{x}
blog image

Maximum Alternating Subarray Sum

Solution Explanation for Maximum Alternating Subarray Sum

This problem asks to find the maximum alternating subarray sum within a given integer array. An alternating subarray sum is calculated as nums[i] - nums[i+1] + nums[i+2] - ... +/- nums[j]. The most efficient approach is using dynamic programming.

Approach: Dynamic Programming

Instead of brute-forcing all possible subarrays, we use dynamic programming to efficiently track the maximum alternating sum ending at each index. We maintain two variables:

  • f: Represents the maximum alternating subarray sum ending at the current index with a positive sign for the last element.
  • g: Represents the maximum alternating subarray sum ending at the current index with a negative sign for the last element.

Iteration:

For each element nums[i]:

  1. Update f: The maximum alternating sum ending at i with a positive sign is either:

    • The sum including nums[i] (i.e., g + nums[i]), if g is positive (extending a positive sum); otherwise we start a new subarray with nums[i] alone.
    • nums[i] if g is negative or zero, so adding g would reduce the sum.

  2. Update g: The maximum alternating sum ending at i with a negative sign is simply f - nums[i]. We are extending the previous positive sum (f) by subtracting nums[i].

  3. Update ans: The overall maximum sum is the maximum among the current ans, f, and g.

Initialization:

We initialize f and g to negative infinity (-inf) to handle cases where all elements are negative. ans is initialized the same way.

Time Complexity: O(n) - We iterate through the array once.

Space Complexity: O(1) - We only use a constant number of variables.

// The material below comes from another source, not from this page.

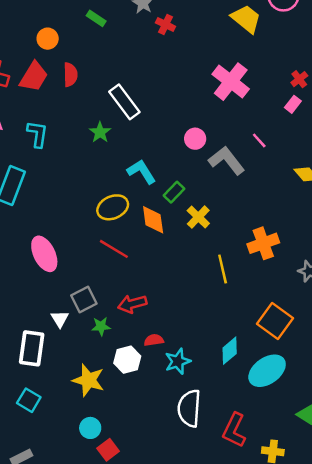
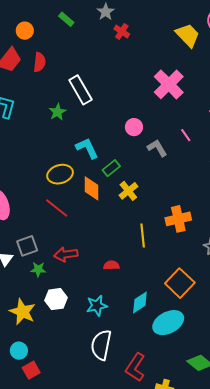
gray L-shape: (227, 161) -> (157, 148), size x0.7
red semicircle: (154, 340) -> (111, 265), moved

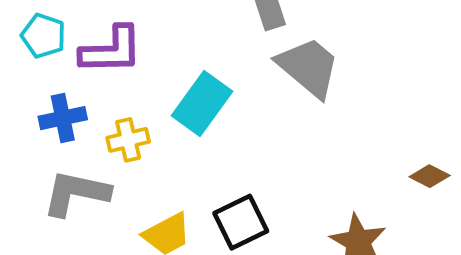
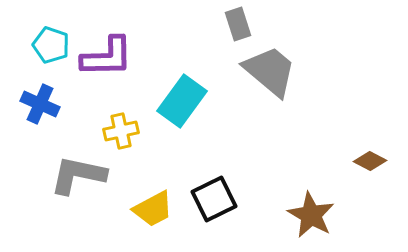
blue cross: (63, 118) -> (40, 104), moved, turned 36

Code Implementation in Multiple Languages

Here's the implementation of this approach in several languages:

Python:

import math
 
class Solution:
    def maximumAlternatingSubarraySum(self, nums: list[int]) -> int:
        ans = f = g = -math.inf  # Initialize to negative infinity
        for x in nums:
            f, g = max(g, 0) + x, f - x # Update f and g as explained above
            ans = max(ans, f, g)       # Track the overall maximum
        return ans

Java:

class Solution {
    public long maximumAlternatingSubarraySum(int[] nums) {
        long ans = Long.MIN_VALUE;  // Java's equivalent of negative infinity
        long f = Long.MIN_VALUE;
        long g = Long.MIN_VALUE;
        for (int x : nums) {
            long ff = Math.max(g, 0) + x;
            g = f - x;
            f = ff;
            ans = Math.max(ans, Math.max(f, g));
        }
        return ans;
    }
}

C++:

#include <limits> // for numeric_limits
#include <algorithm>
 
class Solution {
public:
    long long maximumAlternatingSubarraySum(vector<int>& nums) {
        long long ans = numeric_limits<long long>::min(); // C++'s negative infinity
        long long f = numeric_limits<long long>::min();
        long long g = numeric_limits<long long>::min();
        for (int x : nums) {
            long long ff = max(g, 0LL) + x;
            g = f - x;
            f = ff;
            ans = max({ans, f, g}); // Use max({a,b,c}) for multiple comparisons
        }
        return ans;
    }
};

JavaScript:

/**
 * @param {number[]} nums
 * @return {number}
 */
var maximumAlternatingSubarraySum = function(nums) {
    let ans = -Infinity;
    let f = -Infinity;
    let g = -Infinity;
    for (let x of nums) {
        let ff = Math.max(g, 0) + x;
        g = f - x;
        f = ff;
        ans = Math.max(ans, f, g);
    }
    return ans;
};

Go:

import "math"
 
func maximumAlternatingSubarraySum(nums []int) int64 {
	ans, f, g := int64(math.MinInt64), int64(math.MinInt64), int64(math.MinInt64) //Go's negative infinity
	for _, x := range nums {
		f, g = max(g, 0)+int64(x), f-int64(x)
		ans = max(ans, max(f, g))
	}
	return ans
}
 
func max(a, b int64) int64 {
	if a > b {
		return a
	}
	return b
}

These code examples all implement the same dynamic programming solution, showing how the core algorithm can be expressed in different programming languages. Remember to handle potential integer overflow by using long long (or equivalent) data types when necessary.